EXERCISE: Please give the lines of the material below as a JSON list of strings, one string per line, with blank lines left out. Begin at the line that has "class: Zygnematophyceae" and stop after the line that has "collector number: 1527".

Collection entries
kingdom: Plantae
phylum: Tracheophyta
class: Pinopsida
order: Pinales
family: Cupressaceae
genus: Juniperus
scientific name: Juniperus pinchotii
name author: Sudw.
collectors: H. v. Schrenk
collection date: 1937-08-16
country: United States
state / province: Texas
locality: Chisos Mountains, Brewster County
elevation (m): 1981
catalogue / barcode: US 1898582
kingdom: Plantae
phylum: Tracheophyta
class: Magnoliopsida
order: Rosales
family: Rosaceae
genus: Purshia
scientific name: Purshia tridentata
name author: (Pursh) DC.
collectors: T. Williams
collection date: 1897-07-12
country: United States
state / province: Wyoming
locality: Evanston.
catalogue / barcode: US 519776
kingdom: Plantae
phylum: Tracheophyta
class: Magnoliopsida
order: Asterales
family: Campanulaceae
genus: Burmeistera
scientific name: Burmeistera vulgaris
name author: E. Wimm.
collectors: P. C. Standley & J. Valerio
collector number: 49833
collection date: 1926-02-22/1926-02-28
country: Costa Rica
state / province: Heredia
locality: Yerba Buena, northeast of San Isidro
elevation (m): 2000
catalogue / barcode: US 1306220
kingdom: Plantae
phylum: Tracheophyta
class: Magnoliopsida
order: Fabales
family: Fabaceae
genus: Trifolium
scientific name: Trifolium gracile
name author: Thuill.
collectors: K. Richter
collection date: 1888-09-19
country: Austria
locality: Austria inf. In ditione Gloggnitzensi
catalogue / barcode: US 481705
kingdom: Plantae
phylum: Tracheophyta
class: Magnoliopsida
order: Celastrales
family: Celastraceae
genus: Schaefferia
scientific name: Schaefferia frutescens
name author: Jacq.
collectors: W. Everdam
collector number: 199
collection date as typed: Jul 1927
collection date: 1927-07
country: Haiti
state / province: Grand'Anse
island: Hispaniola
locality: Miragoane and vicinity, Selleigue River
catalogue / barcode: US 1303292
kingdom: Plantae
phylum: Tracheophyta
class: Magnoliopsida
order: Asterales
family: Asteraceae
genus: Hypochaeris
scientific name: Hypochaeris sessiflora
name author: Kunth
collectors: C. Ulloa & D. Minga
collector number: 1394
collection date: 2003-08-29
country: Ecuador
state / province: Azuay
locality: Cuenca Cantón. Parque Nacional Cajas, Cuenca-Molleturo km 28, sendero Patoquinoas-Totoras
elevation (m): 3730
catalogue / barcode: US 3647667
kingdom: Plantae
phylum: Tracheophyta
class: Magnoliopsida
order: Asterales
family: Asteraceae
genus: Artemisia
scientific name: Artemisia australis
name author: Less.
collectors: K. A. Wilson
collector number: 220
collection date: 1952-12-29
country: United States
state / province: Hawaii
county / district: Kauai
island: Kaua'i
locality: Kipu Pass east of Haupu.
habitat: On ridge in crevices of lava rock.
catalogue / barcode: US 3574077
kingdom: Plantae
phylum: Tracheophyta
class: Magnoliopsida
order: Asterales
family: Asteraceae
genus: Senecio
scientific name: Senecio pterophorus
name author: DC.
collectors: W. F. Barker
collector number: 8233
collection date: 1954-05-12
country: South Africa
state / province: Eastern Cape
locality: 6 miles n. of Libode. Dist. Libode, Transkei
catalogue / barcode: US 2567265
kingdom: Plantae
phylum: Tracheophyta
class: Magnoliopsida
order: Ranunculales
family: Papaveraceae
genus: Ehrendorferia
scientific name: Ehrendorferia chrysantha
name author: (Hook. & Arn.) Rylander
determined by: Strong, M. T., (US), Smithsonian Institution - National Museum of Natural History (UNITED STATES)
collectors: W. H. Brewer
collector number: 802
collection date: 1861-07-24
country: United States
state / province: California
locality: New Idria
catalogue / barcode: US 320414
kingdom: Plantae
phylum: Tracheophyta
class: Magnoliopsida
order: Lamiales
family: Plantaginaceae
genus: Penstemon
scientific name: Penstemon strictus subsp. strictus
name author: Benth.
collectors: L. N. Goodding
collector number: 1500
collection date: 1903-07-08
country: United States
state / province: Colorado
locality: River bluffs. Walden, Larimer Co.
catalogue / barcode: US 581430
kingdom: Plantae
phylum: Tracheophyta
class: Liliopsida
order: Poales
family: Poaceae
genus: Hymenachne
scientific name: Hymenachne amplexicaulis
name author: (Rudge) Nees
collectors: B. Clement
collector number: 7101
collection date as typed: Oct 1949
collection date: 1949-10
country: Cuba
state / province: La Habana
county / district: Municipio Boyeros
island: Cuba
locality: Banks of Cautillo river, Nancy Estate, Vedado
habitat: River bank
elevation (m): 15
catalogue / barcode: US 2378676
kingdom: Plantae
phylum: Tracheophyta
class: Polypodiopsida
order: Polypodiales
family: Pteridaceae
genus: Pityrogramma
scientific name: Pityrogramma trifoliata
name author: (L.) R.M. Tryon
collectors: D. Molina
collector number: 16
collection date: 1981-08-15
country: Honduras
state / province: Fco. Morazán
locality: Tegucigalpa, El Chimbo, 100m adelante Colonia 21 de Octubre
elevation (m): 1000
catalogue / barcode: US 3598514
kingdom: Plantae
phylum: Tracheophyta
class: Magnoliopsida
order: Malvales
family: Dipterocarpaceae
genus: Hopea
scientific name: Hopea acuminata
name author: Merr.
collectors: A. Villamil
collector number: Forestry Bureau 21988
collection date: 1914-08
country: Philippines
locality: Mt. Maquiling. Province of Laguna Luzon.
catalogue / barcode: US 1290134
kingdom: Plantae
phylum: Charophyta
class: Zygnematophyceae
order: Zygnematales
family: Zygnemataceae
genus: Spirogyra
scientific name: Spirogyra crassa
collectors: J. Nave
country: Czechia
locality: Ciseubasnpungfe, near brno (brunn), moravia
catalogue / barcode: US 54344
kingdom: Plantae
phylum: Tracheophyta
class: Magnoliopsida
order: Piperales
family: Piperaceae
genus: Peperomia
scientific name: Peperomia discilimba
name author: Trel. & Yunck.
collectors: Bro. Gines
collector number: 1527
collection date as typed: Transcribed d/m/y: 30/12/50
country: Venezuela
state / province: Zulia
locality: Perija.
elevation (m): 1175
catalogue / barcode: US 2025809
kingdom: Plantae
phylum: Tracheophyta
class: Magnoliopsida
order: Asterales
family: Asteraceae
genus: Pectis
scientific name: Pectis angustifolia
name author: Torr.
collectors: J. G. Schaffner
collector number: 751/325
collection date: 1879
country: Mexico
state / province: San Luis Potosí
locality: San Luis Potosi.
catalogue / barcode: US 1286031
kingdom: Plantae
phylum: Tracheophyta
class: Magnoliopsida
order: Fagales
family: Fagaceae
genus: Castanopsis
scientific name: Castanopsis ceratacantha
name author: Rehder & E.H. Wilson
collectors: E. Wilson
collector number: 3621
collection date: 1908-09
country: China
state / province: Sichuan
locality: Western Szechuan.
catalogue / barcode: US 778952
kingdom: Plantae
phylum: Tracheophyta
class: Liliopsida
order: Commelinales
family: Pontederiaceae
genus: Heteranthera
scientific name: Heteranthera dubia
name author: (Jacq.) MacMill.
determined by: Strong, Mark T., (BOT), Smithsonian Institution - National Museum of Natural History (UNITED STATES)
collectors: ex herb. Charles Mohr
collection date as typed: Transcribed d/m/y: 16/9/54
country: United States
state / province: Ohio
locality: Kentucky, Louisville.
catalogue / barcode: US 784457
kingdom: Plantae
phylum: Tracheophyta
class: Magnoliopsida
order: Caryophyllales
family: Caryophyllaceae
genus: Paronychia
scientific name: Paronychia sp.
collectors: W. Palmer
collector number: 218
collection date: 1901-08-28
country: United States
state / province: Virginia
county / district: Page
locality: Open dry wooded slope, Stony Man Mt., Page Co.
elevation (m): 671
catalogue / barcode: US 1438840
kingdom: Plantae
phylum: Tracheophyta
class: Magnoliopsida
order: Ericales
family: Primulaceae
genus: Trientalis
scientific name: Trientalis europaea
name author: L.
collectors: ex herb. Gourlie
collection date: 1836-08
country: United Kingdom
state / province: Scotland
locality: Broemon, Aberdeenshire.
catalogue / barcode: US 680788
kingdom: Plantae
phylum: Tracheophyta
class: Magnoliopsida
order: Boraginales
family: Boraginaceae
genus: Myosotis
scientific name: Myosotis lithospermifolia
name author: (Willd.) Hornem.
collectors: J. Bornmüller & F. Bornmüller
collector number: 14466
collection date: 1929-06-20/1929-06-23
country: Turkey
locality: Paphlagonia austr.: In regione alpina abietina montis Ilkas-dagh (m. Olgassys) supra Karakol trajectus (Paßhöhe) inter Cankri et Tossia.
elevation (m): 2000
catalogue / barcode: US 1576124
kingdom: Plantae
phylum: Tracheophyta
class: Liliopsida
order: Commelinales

TASK RESULT:
[
  "class: Zygnematophyceae",
  "order: Zygnematales",
  "family: Zygnemataceae",
  "genus: Spirogyra",
  "scientific name: Spirogyra crassa",
  "collectors: J. Nave",
  "country: Czechia",
  "locality: Ciseubasnpungfe, near brno (brunn), moravia",
  "catalogue / barcode: US 54344",
  "kingdom: Plantae",
  "phylum: Tracheophyta",
  "class: Magnoliopsida",
  "order: Piperales",
  "family: Piperaceae",
  "genus: Peperomia",
  "scientific name: Peperomia discilimba",
  "name author: Trel. & Yunck.",
  "collectors: Bro. Gines",
  "collector number: 1527"
]